Your task is to write a SQL query in Snowflake that sorts a table of strings based on their Jaro-Winkler similarity to a given reference string.
This is the code to create the needed table (fruit today!). While the reference string is ‘strawberry’ 🍓
-- Create a table named fruit_salad
CREATE OR REPLACE TABLE fruit_salad (
fruits VARCHAR(255)
);
-- Insert sample frutis into the fruit_salad
INSERT INTO fruit_salad (fruits) VALUES
('apple'),
('apricot'),
('banana'),
('pineapple'),
('oranges'),
('kiwi'),
('strawberry'),
('grape'),
('watermelon'),
('pear'),
('peach'),
('strawberry'),
('blueberry'),
('mango'),
('lemon'),
('lime'),
('papaya'),
('cherry'),
('plum'),
('fig'),
('passion fruit'),
('raspberry'),
('blackberry'),
('nectarine'),
('cantaloupe'),
('apricot'),
('tangerine'),
('guava'),
('dragon fruit');
The query you need to create should return strings sorted in descending order based on their similarity to the reference string.
Remember if you want to participate:
- Sign up as a member of Frosty Friday. You can do this by clicking on the sidebar, and then going to ‘REGISTER‘ (note joining our mailing list does not give you a Frosty Friday account)
- Post your code to GitHub and make it publicly available (Check out our guide if you don’t know how to here)

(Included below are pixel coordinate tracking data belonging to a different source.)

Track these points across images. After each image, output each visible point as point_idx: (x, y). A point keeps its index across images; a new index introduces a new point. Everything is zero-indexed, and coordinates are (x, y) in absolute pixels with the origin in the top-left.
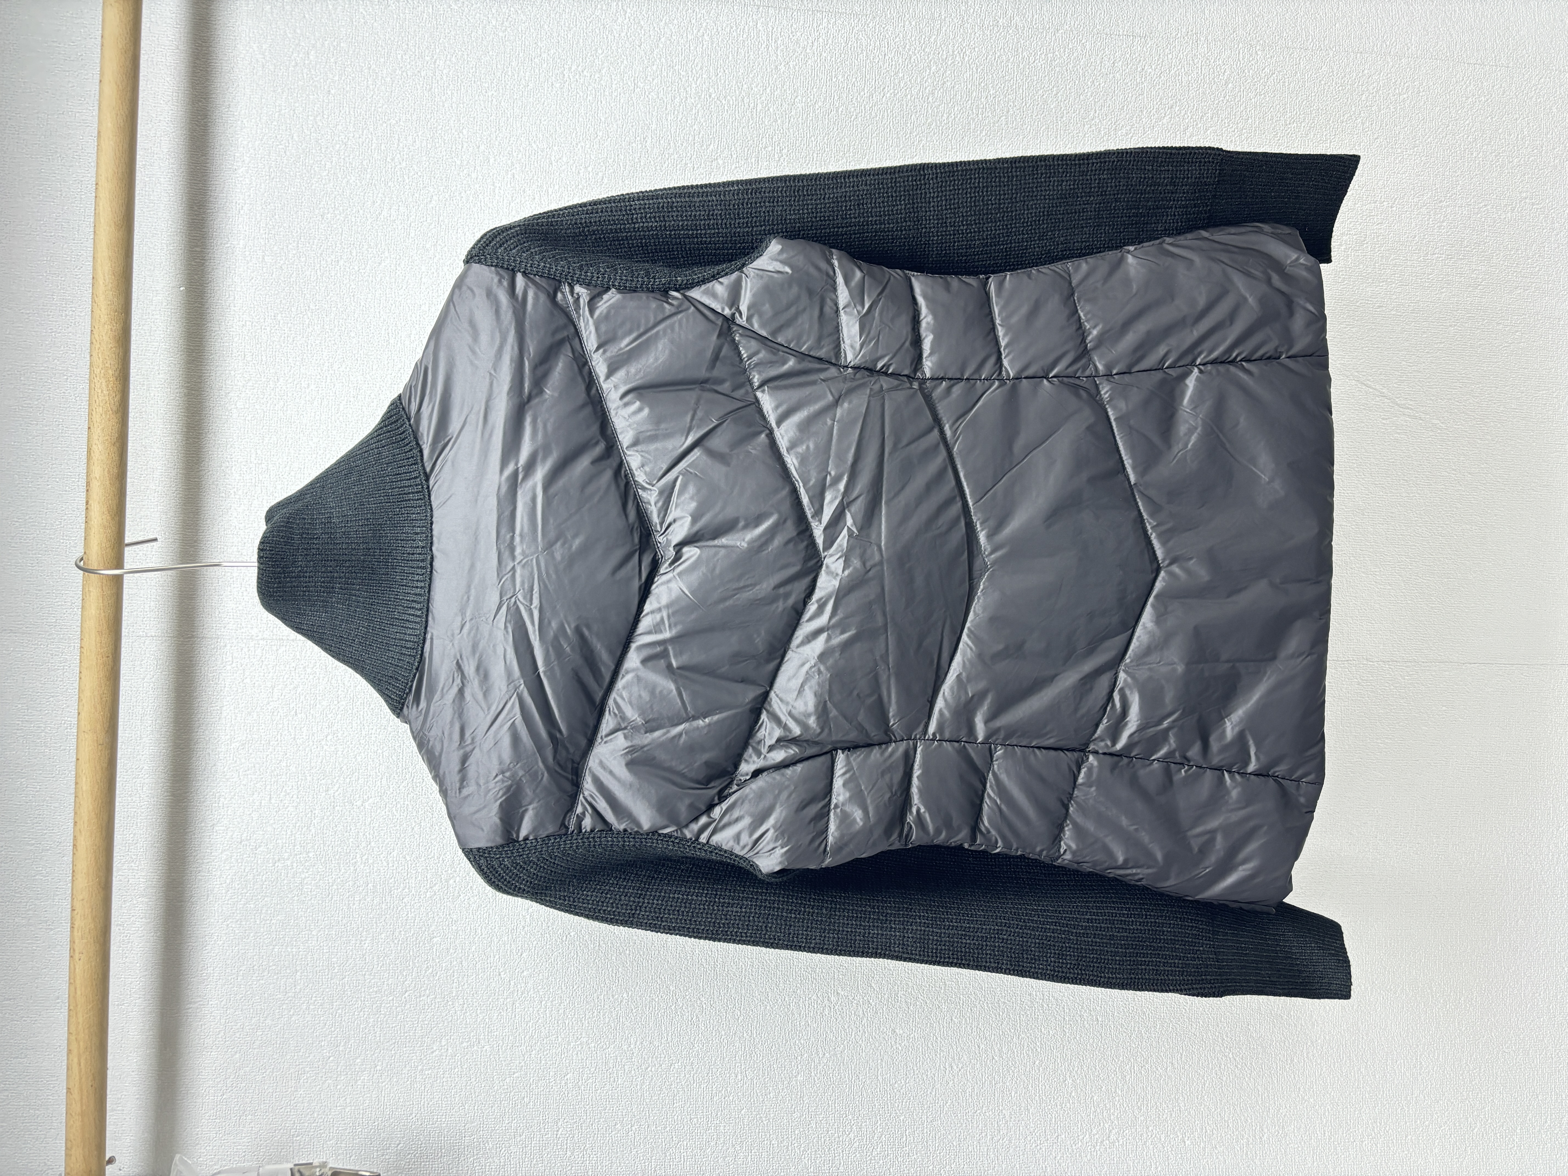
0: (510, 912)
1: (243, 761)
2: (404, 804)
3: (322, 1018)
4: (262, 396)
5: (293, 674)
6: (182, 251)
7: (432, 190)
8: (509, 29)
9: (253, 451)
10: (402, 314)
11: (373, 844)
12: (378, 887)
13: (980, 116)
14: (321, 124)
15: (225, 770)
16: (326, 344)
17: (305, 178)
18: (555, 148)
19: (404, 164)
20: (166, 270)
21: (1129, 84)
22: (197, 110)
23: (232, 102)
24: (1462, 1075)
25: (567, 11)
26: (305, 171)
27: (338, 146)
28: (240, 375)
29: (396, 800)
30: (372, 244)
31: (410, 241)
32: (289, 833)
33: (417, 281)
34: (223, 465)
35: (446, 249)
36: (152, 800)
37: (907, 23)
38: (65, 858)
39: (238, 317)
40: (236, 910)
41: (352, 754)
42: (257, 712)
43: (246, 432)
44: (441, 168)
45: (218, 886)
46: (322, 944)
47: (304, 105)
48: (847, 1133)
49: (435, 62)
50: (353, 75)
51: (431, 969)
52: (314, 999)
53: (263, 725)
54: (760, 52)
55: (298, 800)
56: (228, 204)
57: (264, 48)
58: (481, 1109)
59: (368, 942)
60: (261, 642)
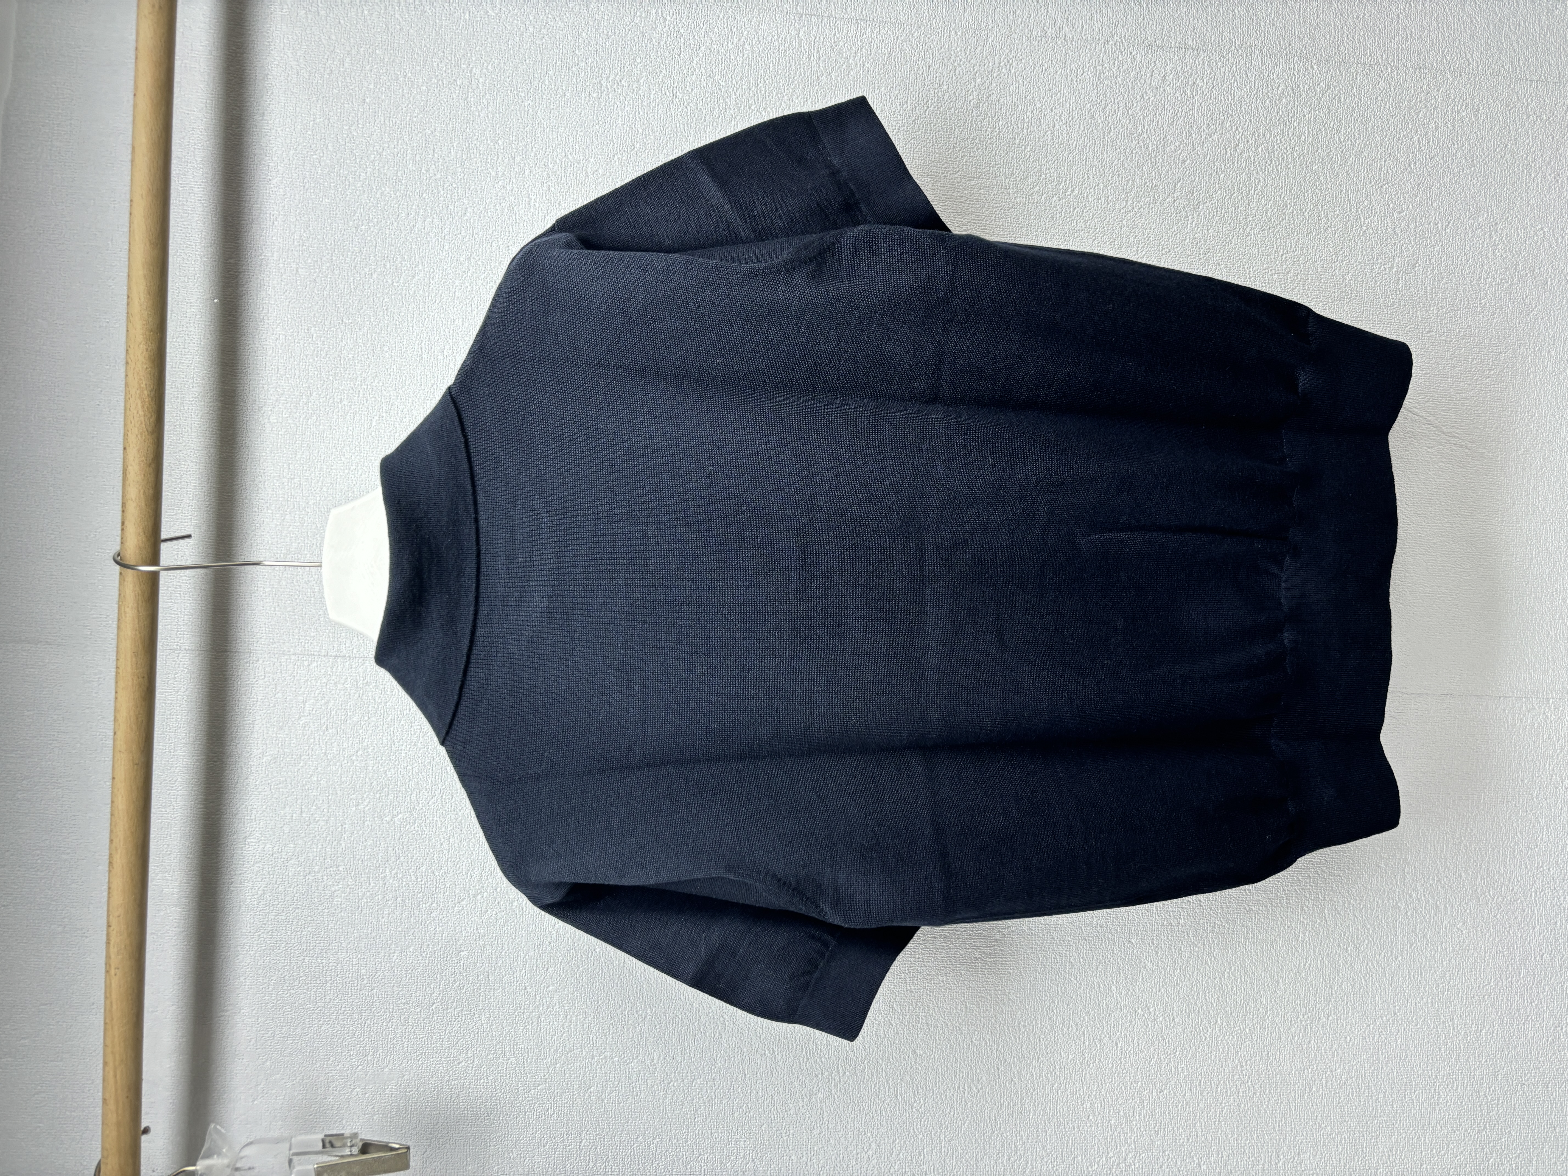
0: (537, 928)
1: (275, 774)
2: (433, 820)
3: (351, 1028)
4: (295, 411)
5: (325, 690)
6: (216, 263)
7: (466, 202)
8: (546, 37)
9: (285, 466)
10: (435, 329)
11: (402, 858)
12: (407, 901)
13: (1025, 131)
14: (356, 134)
15: (257, 783)
16: (359, 358)
17: (340, 189)
18: (592, 160)
19: (439, 176)
20: (200, 282)
21: (1179, 98)
22: (232, 119)
23: (267, 110)
24: (1480, 1106)
25: (606, 18)
26: (339, 182)
27: (373, 156)
28: (273, 390)
29: (425, 816)
30: (406, 257)
31: (444, 254)
32: (320, 847)
33: (451, 295)
34: (257, 479)
35: (480, 263)
36: (186, 811)
37: (953, 33)
38: (100, 868)
39: (271, 330)
40: (268, 921)
41: (382, 770)
42: (289, 727)
43: (279, 446)
44: (477, 179)
45: (250, 897)
46: (351, 956)
47: (338, 114)
48: (866, 1150)
49: (471, 71)
50: (389, 84)
51: (458, 982)
52: (343, 1009)
53: (294, 739)
54: (802, 62)
55: (329, 814)
56: (262, 215)
57: (298, 54)
58: (506, 1120)
59: (396, 955)
60: (293, 657)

- Post the URL in the comments of the challenge.
darko says
Jaro & Winkler for the win!
marcoscatassi says
As always there’s something to learn! It would have been nice to compare it with other metrics 😉
ChrisHastie says
This is a really useful function if used correctly. Definitely helpful for eliminating typos of finding similar statements in freetext fields, just be wary of matching your strawberries to your raspberries!